895.525 Participation in recreational activities.
(1) LEGISLATIVE PURPOSE. The legislature intends by this section to activities in order to decrease uncertainty regarding the legal responsibility for deaths or injuries that result from participation in recreational activities and thereby to help assure the continued availability in this state of enterprises that offer recreational activities to the public.
(2) DEFINITION. In this section, “recreational activity” means any activity undertaken for the purpose of exercise, relaxation or pleasure, including practice or instruction in any such activity. “Recreational activity” includes hunting, fishing, trapping, camping, bowling, billiards, picnicking, exploring caves, nature study, dancing, bicycling, horseback riding, horseshoe–pitching, bird– watching, motorcycling, operating an all–terrain vehicle, ballooning, curling, throwing darts, hang gliding, hiking, tobogganing, sledding, sleigh riding, snowmobiling, skiing, skating, participation in water sports, weight and fitness training, sight–seeing, rock–climbing, cutting or removing wood, climbing observation towers, animal training, harvesting the products of nature, sport shooting and any other sport, game or educational activity.

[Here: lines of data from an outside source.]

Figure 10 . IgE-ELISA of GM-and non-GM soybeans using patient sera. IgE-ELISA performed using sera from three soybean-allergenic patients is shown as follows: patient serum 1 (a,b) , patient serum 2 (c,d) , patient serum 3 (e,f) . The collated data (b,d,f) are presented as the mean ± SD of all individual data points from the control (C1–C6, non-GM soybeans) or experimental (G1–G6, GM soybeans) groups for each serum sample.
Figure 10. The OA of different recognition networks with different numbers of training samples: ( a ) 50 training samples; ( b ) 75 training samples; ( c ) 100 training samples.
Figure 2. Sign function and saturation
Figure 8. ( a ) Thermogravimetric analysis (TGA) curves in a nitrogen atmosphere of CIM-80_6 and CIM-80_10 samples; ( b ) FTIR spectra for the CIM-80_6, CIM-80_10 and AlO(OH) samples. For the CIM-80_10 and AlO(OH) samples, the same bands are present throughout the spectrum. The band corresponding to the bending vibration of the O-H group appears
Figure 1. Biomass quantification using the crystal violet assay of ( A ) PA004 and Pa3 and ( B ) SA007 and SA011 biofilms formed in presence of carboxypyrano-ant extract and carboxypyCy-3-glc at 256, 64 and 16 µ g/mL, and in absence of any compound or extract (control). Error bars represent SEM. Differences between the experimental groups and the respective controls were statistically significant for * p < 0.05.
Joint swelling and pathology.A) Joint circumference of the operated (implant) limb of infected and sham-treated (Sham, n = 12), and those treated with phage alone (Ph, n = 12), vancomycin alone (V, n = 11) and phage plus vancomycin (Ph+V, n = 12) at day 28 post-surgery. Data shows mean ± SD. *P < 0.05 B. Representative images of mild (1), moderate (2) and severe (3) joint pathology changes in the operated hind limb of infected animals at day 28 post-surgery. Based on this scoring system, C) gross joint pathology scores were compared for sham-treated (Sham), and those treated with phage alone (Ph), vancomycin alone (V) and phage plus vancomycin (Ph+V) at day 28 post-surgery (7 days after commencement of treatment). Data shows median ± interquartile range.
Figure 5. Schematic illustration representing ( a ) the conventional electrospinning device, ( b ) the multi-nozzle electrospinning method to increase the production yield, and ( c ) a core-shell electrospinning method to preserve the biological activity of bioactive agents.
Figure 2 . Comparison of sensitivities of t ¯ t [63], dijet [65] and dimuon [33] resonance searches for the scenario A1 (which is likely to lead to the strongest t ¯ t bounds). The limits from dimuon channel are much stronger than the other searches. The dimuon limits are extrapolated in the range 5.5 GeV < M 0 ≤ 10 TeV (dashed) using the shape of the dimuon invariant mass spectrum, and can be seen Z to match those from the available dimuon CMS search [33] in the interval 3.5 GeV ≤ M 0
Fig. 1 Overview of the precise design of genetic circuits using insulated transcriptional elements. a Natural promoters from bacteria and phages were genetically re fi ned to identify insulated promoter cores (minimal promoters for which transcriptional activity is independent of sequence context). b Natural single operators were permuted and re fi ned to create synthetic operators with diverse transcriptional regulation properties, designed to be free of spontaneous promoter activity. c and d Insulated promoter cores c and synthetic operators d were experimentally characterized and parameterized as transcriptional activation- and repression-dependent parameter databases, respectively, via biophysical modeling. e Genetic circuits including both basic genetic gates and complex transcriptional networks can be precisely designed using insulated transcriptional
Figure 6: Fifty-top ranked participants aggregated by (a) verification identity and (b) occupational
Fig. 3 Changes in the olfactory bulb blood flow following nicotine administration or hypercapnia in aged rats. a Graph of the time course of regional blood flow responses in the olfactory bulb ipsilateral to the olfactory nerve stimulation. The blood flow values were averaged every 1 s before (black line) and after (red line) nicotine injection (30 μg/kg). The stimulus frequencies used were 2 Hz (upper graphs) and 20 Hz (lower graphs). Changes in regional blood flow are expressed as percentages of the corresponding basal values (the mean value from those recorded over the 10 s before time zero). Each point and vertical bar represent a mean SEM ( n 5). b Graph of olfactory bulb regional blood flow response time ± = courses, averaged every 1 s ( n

(3) APPRECIATION OF RISK. A participant in a recreational activity engaged in on premises owned or leased by a person who offers facilities to the general public for participation in recreational activities accepts the risks inherent in the recreational activity of which the ordinary prudent person is or should be aware. In a negligence action for recovery of damages for death, personal injury or property damage, conduct by a participant who accepts the risks under this subsection is contributory negligence, to which the comparative negligence provisions of s. 895.045 shall apply.
(4) RESPONSIBILITIES OF PARTICIPANTS.
(a) A participant in a recreational activity engaged in on premises owned or leased by a person who offers facilities to the general public for participation in recreational activities is responsible to do all of the following:
1. Act within the limits of his or her ability.
2. Heed all warnings regarding participation in the recreation-al activity.
3. Maintain control of his or her person and the equipment, devices or animals the person is using while participating in the recreational activity.
4. Refrain from acting in any manner that may cause or con-tribute to the death or injury to himself or herself or to other per-sons while participating in the recreational activity.
(b) A violation of this subsection constitutes negligence. The comparative negligence provisions of s. 895.045 apply to negligence under this subsection.
(4m) LIABILITY OF CONTACT SPORTS PARTICIPANTS.
(a) A participant in a recreational activity that includes physical contact between persons in a sport involving amateur teams, including teams in recreational, municipal, high school and college leagues, may be liable for an injury inflicted on another participant during and as part of that sport in a tort action only if the participant who caused the injury acted recklessly or with intent to cause injury.
(b) Unless the professional league establishes a clear policy with a different standard, a participant in an athletic activity that includes physical contact between persons in a sport involving professional teams in a professional league may be liable for an injury inflicted on another participant during and as part of that sport in a tort action only if the participant who caused the injury acted recklessly or with intent to cause injury.
(5) EFFECT ON RELATED PROVISION. Nothing in this section affects the limitation of property owners’ liability under s. 895.52. History: 1987 a. 377; 1995 a. 223, 447; 1997 a. 242. NOTE: 1987 Wis. Act 377, which created this section, has a prefatory note explaining the act. This section codifies common law. It does not impose a greater duty of care on individuals than exists at common law. Rockweit v. Senecal, 197 W (2d) 409, 541 NW (2d) 742 (1995).